The above table shows that the proposed model has obtained better classification results in many classes and obtained an overall accuracy of 96.33%, which is 1.18–5.9% improved than the other compared models. The Inception-v3 and ResNet-50 models have obtained better results in one or two classes than the proposed model. In most classes, both these models obtained some close results. VGG-16 has the least performance in all these experiment evaluations. Figure 6 represents the graphical plot of accuracy acquired by the models with the Salinas dataset. Figure 7 represents the graphical plot of accuracy acquired by the proposed model based on the three datasets used in this research.

5. Conclusion

In this research, the HSI classification model was proposed based on a feature extraction method that combined a squeeze and excitation network with a deep convolutional neural network.

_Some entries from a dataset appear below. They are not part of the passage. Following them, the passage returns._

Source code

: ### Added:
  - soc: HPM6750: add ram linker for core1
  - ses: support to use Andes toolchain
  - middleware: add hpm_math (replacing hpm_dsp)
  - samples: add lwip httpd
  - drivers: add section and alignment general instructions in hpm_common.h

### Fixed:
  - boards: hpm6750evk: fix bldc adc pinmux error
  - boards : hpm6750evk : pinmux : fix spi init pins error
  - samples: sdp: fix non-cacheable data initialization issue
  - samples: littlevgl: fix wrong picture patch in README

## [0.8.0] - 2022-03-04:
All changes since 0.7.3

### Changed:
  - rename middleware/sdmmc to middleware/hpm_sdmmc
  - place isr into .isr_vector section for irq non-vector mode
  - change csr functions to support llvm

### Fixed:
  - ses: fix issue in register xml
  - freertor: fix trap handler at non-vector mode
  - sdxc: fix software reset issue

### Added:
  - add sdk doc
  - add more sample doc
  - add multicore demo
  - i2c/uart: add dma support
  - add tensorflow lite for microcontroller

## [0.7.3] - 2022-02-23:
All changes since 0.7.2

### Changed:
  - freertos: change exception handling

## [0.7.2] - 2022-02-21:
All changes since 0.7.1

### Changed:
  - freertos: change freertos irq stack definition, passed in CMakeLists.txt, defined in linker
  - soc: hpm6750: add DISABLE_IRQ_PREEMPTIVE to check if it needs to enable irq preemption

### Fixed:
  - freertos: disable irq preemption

The primary objective of this research was to create a deep feature extraction model for HSI classification. Deep networks were capable of extracting spatial and spectral features from HSI data simultaneously, which is a benefit for enhancing the performance of the proposed model. The squeeze and excitation network was proposed in this work for this feature extraction model utilizing CNN. The squeeze and excitation block was designed to improve the representation quality of a convolutional neural network. Three benchmark datasets, such as Pavia Centre, Pavia University, and Salinas, were utilized in the experiment to evaluate the proposed model. The proposed model’s performance was validated by a performance comparison with current deep transfer learning approaches such as Inception-v3, VGG-16, and ResNet-50. The proposed SE-CNN model outperforms the compared models in terms of accuracy across all dataset classes as well as overall accuracy. The proposed model achieved an overall accuracy of 98.94% for Pavia Centre dataset, 96.05% for Pavia University dataset, and 96.33% for the Salinas dataset. The time required to train the proposed model is the primary drawback of this study. In future, this limitation will be solved by improving the preprocessing function and adjusting the number of layers in the network and finding a solution for solving the data imbalance in HSI classification.

Data Availability

The datasets used and/or analyzed during the current study are available from the corresponding author on reasonable request.

Conflicts of Interest

The authors declare that they have no conflicts of interest.